**REQUIREMENTS**
Copy the data below verbatim, starting at the line that contains "Find anything that looks like 'gallbladder'." and continuing through the last line of the data, both included.

======== DATASET RECORDS ========

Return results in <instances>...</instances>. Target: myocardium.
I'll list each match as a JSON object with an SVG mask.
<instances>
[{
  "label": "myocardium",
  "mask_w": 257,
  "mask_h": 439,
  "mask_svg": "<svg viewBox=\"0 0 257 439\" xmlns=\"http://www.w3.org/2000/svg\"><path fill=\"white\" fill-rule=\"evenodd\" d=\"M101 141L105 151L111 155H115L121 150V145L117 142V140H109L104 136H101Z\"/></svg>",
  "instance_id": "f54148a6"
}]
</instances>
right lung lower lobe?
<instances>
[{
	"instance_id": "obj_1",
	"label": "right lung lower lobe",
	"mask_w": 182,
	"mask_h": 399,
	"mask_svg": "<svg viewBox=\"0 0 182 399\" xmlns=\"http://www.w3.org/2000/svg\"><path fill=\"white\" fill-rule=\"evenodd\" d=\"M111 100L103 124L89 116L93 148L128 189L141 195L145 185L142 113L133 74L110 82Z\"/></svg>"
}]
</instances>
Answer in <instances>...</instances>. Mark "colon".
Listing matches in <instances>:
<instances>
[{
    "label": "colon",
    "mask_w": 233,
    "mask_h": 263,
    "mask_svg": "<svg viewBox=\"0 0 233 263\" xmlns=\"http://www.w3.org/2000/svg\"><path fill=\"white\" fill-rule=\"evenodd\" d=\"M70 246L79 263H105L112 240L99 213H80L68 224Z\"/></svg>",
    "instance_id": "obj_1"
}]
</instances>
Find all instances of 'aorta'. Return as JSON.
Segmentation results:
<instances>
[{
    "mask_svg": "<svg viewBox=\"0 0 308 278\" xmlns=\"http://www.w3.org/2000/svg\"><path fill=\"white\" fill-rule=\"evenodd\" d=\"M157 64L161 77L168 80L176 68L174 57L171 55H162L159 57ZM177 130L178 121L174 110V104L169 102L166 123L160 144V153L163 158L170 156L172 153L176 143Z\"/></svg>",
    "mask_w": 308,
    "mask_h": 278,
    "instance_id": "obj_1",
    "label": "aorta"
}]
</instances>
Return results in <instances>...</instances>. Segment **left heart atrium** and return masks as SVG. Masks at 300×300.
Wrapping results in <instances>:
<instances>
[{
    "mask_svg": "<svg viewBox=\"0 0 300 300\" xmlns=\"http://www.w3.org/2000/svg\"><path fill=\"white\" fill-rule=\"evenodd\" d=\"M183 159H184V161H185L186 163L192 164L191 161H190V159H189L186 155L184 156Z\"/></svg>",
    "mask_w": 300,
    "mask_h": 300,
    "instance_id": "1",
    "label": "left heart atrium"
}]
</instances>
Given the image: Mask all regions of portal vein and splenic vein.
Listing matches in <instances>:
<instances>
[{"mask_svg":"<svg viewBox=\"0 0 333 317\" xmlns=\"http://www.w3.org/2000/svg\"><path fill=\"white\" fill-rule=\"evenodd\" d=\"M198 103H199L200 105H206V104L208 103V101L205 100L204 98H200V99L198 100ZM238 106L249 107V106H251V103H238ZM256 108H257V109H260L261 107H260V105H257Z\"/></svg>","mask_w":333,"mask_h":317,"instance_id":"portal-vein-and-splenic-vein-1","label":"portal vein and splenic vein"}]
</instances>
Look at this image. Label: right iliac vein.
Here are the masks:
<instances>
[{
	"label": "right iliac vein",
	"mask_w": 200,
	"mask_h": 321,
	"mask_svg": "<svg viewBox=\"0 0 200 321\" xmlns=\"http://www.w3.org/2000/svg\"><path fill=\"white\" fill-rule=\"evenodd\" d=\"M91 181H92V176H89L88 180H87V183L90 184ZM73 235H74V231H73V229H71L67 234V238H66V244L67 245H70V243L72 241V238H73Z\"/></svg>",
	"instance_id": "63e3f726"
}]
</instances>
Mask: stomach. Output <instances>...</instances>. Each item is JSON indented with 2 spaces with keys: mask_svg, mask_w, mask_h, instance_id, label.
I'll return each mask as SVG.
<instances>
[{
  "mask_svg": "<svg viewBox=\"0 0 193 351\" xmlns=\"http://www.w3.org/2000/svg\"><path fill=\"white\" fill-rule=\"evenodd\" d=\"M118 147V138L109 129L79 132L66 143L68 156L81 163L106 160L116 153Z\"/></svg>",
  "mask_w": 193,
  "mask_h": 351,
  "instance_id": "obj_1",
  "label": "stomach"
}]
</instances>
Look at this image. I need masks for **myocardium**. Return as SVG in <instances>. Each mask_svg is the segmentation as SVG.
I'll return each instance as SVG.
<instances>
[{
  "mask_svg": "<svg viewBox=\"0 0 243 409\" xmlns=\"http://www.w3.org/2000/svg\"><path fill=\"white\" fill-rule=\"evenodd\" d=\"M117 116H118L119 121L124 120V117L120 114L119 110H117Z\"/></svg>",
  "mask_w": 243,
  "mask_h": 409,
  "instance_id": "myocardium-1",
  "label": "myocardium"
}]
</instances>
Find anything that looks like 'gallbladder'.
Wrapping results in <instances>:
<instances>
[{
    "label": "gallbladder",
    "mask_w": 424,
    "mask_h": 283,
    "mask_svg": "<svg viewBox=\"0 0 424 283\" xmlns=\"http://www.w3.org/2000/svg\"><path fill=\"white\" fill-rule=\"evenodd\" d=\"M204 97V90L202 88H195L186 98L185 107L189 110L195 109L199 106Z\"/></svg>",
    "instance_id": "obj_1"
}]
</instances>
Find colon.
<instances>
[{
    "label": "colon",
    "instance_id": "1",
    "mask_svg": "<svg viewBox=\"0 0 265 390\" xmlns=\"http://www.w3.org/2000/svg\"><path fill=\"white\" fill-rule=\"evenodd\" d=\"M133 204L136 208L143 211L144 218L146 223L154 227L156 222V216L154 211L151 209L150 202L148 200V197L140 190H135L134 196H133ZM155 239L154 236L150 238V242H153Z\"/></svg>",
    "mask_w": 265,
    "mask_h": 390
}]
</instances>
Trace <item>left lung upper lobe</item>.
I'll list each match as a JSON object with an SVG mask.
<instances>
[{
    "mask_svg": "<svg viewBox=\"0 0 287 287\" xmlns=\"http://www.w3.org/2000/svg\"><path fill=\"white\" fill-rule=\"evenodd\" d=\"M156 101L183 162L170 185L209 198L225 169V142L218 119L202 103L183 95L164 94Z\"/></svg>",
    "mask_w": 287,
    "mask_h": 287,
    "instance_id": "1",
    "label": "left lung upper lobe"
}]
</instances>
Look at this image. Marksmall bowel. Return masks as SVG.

========

**WORKED SOLUTION**
Find anything that looks like 'gallbladder'.
Wrapping results in <instances>:
<instances>
[{
    "label": "gallbladder",
    "mask_w": 424,
    "mask_h": 283,
    "mask_svg": "<svg viewBox=\"0 0 424 283\" xmlns=\"http://www.w3.org/2000/svg\"><path fill=\"white\" fill-rule=\"evenodd\" d=\"M204 97V90L202 88H195L186 98L185 107L189 110L195 109L199 106Z\"/></svg>",
    "instance_id": "obj_1"
}]
</instances>
Find colon.
<instances>
[{
    "label": "colon",
    "instance_id": "1",
    "mask_svg": "<svg viewBox=\"0 0 265 390\" xmlns=\"http://www.w3.org/2000/svg\"><path fill=\"white\" fill-rule=\"evenodd\" d=\"M133 204L136 208L143 211L144 218L146 223L154 227L156 222V216L154 211L151 209L150 202L148 200V197L140 190H135L134 196H133ZM155 239L154 236L150 238V242H153Z\"/></svg>",
    "mask_w": 265,
    "mask_h": 390
}]
</instances>
Trace <item>left lung upper lobe</item>.
I'll list each match as a JSON object with an SVG mask.
<instances>
[{
    "mask_svg": "<svg viewBox=\"0 0 287 287\" xmlns=\"http://www.w3.org/2000/svg\"><path fill=\"white\" fill-rule=\"evenodd\" d=\"M156 101L183 162L170 185L209 198L225 169V142L218 119L202 103L183 95L164 94Z\"/></svg>",
    "mask_w": 287,
    "mask_h": 287,
    "instance_id": "1",
    "label": "left lung upper lobe"
}]
</instances>
Look at this image. Marksmall bowel. Return masks as SVG.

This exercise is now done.